Progressive training accelerates convergence: The image → short video → long video progression exploits the tendency of models to first learn content quality and then controllability.

Limitations & Future Work¶

Validation is limited to nuScenes and Waymo, lacking coverage of more diverse driving scenarios (e.g., severe weather, nighttime).
The model trains the DiT from scratch without leveraging pretrained text-to-video models, incurring high training costs.
Video quality degrades significantly with rollout-based long video generation; currently only single-pass inference is supported.
The downstream task effectiveness of generated videos (e.g., improving perception model performance) has not been thoroughly validated.

vs. MagicDrive: The predecessor uses UNet + 2D VAE; this work upgrades to DiT + 3D VAE, achieving substantial gains in resolution and frame count while preserving the core control condition design (BEV map, 3D box, trajectory).
vs. Vista/GAIA-1: These methods support only front-view single-camera generation with limited controllability; MagicDrive-V2 supports 6 views and multiple geometric control signals.
vs.
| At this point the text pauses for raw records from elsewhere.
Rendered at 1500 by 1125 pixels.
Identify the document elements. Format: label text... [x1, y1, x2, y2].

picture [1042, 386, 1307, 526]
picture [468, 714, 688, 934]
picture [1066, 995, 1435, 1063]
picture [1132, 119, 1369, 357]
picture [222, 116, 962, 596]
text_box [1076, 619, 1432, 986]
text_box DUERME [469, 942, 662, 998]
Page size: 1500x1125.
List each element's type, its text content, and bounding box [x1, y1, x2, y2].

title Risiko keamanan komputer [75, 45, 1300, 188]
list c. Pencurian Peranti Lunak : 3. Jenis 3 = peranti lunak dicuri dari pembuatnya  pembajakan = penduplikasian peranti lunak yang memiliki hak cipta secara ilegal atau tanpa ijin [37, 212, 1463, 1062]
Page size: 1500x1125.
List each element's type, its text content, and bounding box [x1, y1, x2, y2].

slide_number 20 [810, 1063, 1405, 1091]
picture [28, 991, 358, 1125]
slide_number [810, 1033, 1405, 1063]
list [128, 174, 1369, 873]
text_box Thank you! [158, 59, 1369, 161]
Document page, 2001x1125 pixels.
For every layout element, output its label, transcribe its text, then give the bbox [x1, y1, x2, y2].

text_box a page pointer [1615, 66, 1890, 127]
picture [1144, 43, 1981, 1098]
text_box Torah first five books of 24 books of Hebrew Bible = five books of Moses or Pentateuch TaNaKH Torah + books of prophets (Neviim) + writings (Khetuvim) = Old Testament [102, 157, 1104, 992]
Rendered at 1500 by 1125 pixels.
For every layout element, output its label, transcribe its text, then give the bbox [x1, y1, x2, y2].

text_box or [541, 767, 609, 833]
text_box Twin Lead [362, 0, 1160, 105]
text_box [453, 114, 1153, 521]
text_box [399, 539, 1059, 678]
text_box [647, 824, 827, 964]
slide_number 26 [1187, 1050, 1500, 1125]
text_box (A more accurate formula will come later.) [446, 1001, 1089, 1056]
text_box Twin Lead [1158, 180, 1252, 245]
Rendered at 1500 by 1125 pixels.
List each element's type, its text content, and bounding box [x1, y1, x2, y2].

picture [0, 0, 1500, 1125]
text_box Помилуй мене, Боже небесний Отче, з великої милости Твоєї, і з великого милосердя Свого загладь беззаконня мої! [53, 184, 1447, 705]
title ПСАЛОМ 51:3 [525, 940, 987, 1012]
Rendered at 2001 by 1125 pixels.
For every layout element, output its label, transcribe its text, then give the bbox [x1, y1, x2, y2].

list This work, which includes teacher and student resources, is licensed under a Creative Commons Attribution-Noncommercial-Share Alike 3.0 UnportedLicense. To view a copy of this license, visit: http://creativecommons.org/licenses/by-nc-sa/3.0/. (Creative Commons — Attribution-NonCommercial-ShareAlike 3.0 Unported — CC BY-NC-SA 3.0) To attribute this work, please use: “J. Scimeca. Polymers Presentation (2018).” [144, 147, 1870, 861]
DiVE/Delphi: Both are multi-view methods but operate at far lower resolution and frame count compared to this work.

Rating¶

Novelty: ⭐⭐⭐⭐ The spatial-temporal condition encoding design addresses a practical problem from an engineering perspective, though the overall framework is a composition of existing components.
Experimental Thoroughness: ⭐⭐⭐⭐⭐ Ablation studies are comprehensive, covering VAE comparisons, encoding strategy comparisons, training strategy comparisons, and extrapolation validation.
Writing Quality: ⭐⭐⭐⭐ The structure is clear, figures and tables are informative, and problem motivation is well articulated.
Value: ⭐⭐⭐⭐⭐ Significantly advances the resolution and frame count limits of autonomous driving video generation, with important practical applicability.